• _Task goal_
Pictures excluded, copy all of the data below exactly.

---- Data for processing

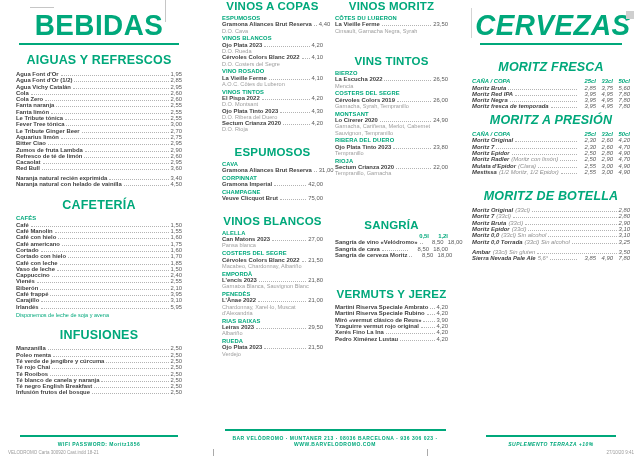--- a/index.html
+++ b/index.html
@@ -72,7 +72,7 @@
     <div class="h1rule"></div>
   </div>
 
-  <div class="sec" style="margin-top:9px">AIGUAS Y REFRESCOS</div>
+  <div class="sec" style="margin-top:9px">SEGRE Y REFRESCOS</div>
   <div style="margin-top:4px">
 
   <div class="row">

--------

• _Result below_
--- a/index.html
+++ b/index.html
@@ -72,7 +72,7 @@
     <div class="h1rule"></div>
   </div>
 
-  <div class="sec" style="margin-top:9px">AIGUAS Y REFRESCOS</div>
+  <div class="sec" style="margin-top:9px">SEGRE Y REFRESCOS</div>
   <div style="margin-top:4px">
 
   <div class="row">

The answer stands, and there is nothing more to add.